International Journal of Academic Management Science Research (IJAMSR)
  Year: 2024 | Volume: 8 | Issue: 3 | Page No.: 118-142
Treasury Management Strategies And Bank Performance: A Retrospective Study Of First Bank Of Nigeria Download PDF
Uguta, Lawrence Ebiwari (M.Sc), Dr. Awu, Ebiasuode, Dr. Darius, Blessing, Dr. Amanawa, David Ebiegberi

Abstract:
The study investigates the effect of investment in treasury management and its strategies on bank performance in Nigeria (1996 to 2017). The study's main objective is to examine the impact of Treasury management strategies on bank performance, using the First Bank of Nigeria as a case study.
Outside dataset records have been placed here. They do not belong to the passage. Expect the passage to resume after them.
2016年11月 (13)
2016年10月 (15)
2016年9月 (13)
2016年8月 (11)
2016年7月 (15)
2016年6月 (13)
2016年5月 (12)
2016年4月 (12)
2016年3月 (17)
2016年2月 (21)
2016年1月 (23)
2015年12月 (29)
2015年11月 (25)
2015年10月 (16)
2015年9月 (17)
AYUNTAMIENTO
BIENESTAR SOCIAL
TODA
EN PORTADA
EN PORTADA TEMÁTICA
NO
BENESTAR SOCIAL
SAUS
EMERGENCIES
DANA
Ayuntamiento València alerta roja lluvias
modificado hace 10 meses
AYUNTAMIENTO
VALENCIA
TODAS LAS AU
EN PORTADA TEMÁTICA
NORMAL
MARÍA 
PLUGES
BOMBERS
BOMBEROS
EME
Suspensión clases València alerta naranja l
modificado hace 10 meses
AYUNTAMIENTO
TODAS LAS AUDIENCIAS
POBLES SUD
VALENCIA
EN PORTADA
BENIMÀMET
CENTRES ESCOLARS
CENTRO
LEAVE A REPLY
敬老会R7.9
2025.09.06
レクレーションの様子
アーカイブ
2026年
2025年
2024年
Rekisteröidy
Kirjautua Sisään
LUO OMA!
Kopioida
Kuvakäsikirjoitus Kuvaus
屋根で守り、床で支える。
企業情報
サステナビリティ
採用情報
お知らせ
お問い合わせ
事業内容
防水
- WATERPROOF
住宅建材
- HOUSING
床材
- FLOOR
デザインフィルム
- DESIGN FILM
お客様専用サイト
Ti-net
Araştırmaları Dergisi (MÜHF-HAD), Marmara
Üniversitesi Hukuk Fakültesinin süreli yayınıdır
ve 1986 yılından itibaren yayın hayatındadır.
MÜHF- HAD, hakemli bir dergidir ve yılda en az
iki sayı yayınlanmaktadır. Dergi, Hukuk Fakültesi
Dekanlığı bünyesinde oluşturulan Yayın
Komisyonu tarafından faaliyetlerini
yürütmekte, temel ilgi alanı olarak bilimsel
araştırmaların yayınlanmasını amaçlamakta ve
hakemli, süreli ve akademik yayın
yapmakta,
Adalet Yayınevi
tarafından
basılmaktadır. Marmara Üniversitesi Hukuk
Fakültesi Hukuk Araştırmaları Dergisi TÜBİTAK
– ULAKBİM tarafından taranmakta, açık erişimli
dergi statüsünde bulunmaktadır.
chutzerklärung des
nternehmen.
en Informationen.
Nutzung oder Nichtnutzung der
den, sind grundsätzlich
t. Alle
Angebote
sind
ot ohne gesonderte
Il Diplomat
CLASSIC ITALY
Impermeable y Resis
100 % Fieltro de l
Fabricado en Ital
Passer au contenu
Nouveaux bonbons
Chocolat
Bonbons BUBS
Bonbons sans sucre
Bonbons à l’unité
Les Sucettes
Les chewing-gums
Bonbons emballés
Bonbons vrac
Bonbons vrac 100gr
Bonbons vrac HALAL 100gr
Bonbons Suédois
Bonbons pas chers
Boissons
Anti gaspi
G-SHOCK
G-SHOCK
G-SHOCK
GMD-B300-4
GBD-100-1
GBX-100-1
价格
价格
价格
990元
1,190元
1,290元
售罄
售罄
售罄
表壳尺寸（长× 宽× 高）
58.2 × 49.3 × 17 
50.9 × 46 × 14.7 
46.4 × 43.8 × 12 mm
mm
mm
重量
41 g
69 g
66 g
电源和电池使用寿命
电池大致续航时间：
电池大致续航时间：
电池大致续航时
The variables of the study are Treasury management strategies (Treasury bill, asset liability management, and cash management strategies) as its independent variable and bank performance (return on asset, return on equity, and return on shareholders' fund) as its dependent variable. Econometric techniques, including Augmented Dickey-Fuller and PP for unit root tests, Johansson co-integration technique for a long run relationship, Granger causality test, and Ordinary Least Square (OLS) regression analysis were used to test the nine hypotheses. The study revealed that although investment in the Treasury bill has a positive effect on Return on Asset (ROA), Return on Equity (ROE), and Return on Shareholders' Fund (ROSF), its serving conditions are adverse to the banks' performance. This position is even aggravated by the unfavorable policies made by regulatory authorities. The study also reveals that asset liability management does not significantly affect Return on Equity (ROE) and Return on Shareholders' Fund (ROSF). The study thus concludes that cash management strategies do not have a significant effect on return on assets (ROA), return on equity (ROE), and return on shareholders' funds (ROSF) and do not increase performance. Among the recommendations is that regulatory bodies should formulate policies to enhance interest rates for investment and strong management bodies to regulate the banks' assets and cash to boost productivity and performance.